= DFB-Bundestag =

Highest body of the German Football Association

The DFB-Bundestag (National Conference) is the highest body of the German Football Association (Deutscher Fussball-Bund, DFB).

==Structure==
The DFB-Bundestag convenes regularly every three years. The term of office for DFB presidential board and executive board is also three years. The national conference is composed of a total of 259 voting delegates, including members of the presidential board and executive board, the delegates of the state and regional associations of the DFB and the Deutsche Fußball Liga members. Additionally the honorary members and the members of the judiciary bodies, the statutory auditors and the committees, also participate as advisory capacity.

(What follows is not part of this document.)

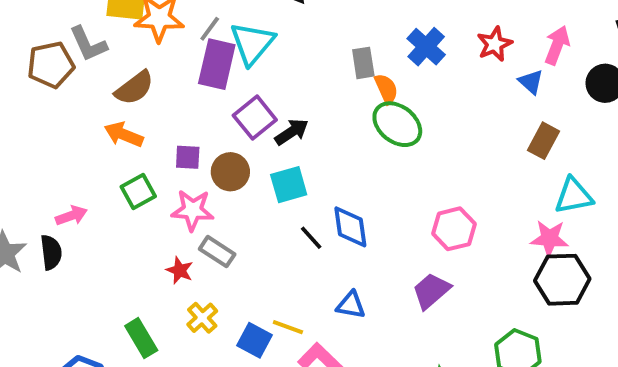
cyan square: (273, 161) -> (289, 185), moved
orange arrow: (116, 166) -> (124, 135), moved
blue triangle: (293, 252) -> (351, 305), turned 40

The national conference can make decisions if at least half of the voters are present. For the elections of the steering committee and the executive board, a simple casting of majority vote is sufficient for the decision. For amendments to the statutes a two-thirds majority is required.

==Important decisions==
- 1900 foundation of the German Football Association
- 1904 candidate for FIFA
- 1906 acquisition of UK rules at the request of FIFA
- 1924 joining to the German Sports Association
- 1949 re-establishing the DFB
- 1962 introduction of the Bundesliga
- 1990 merging of the DFB and DFV

==Venues==
The 41st national conference was held in October 2013 in Nuremberg. The 42nd national conference will be held in November 2016 in Erfurt.